*Provided data:*

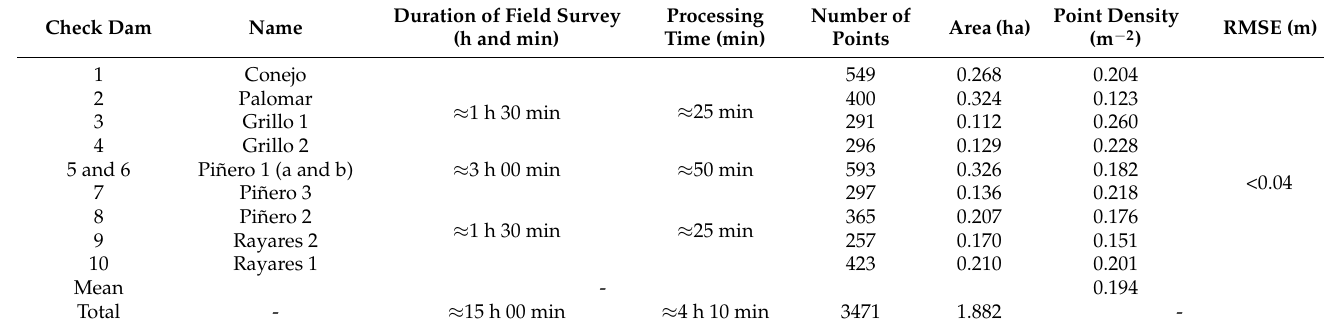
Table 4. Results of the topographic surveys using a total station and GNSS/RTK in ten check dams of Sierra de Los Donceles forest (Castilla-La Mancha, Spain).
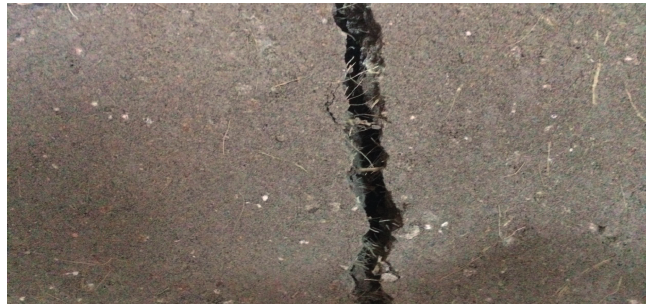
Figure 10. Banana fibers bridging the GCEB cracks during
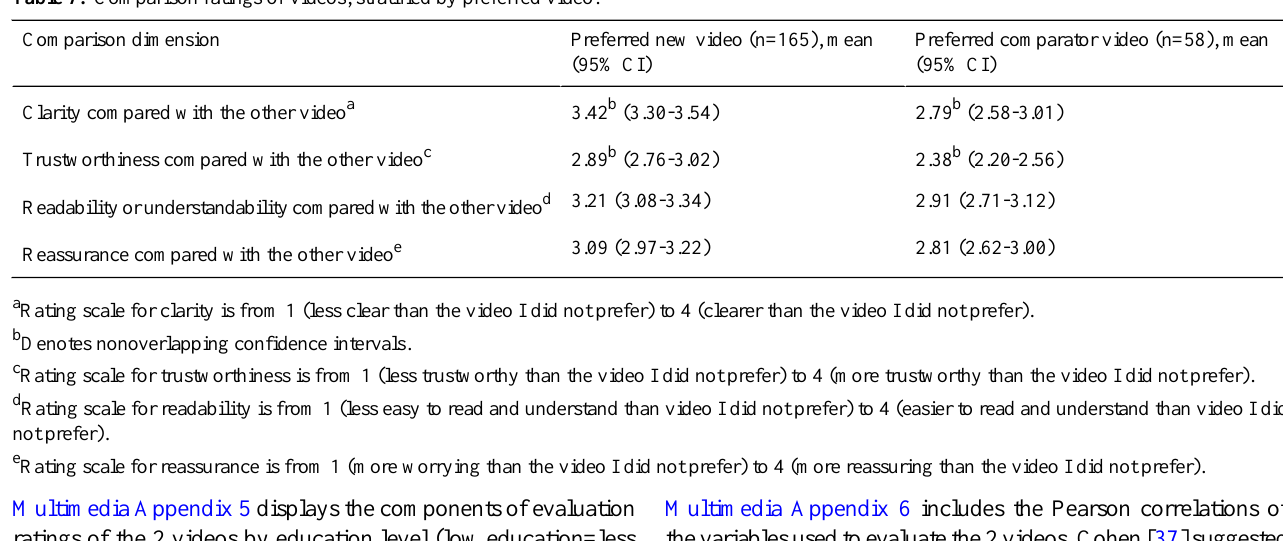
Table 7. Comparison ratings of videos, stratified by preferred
==
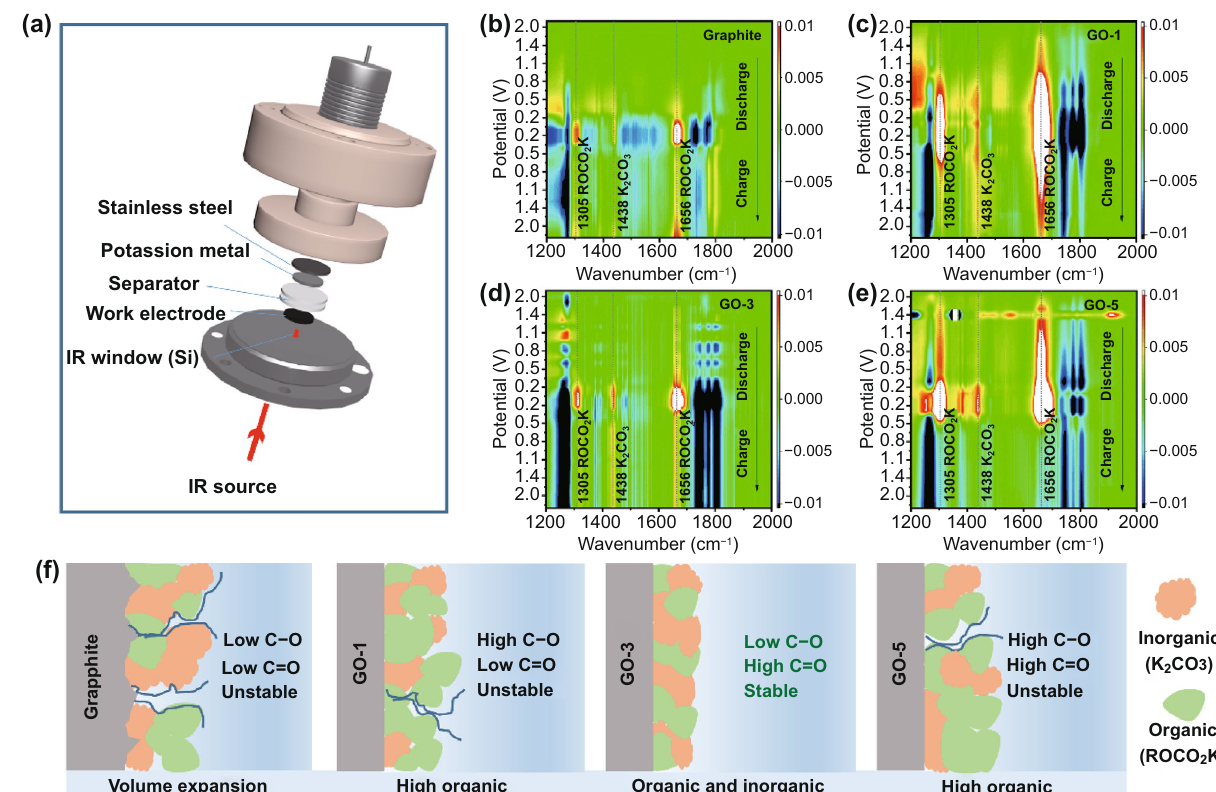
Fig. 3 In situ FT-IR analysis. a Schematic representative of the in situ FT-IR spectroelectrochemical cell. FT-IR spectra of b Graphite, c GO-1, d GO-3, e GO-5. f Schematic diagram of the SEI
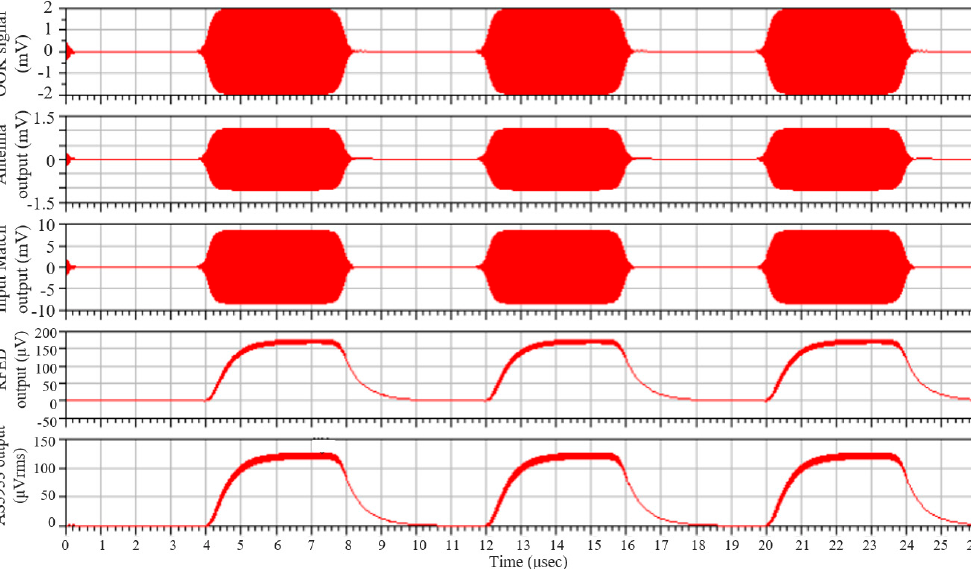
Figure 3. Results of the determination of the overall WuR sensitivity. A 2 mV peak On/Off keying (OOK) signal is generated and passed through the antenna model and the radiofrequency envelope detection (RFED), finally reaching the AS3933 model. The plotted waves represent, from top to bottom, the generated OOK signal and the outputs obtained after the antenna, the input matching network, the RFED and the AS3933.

*Task prompt:*
Reproduce the data above exactly, but only from the line containing "Figure 10. Banana" through the line containing "Table 7. Comparison"; skip the pictures.

*Answer to the exercise:*
Figure 10. Banana fibers bridging the GCEB cracks during
Table 7. Comparison ratings of videos, stratified by preferred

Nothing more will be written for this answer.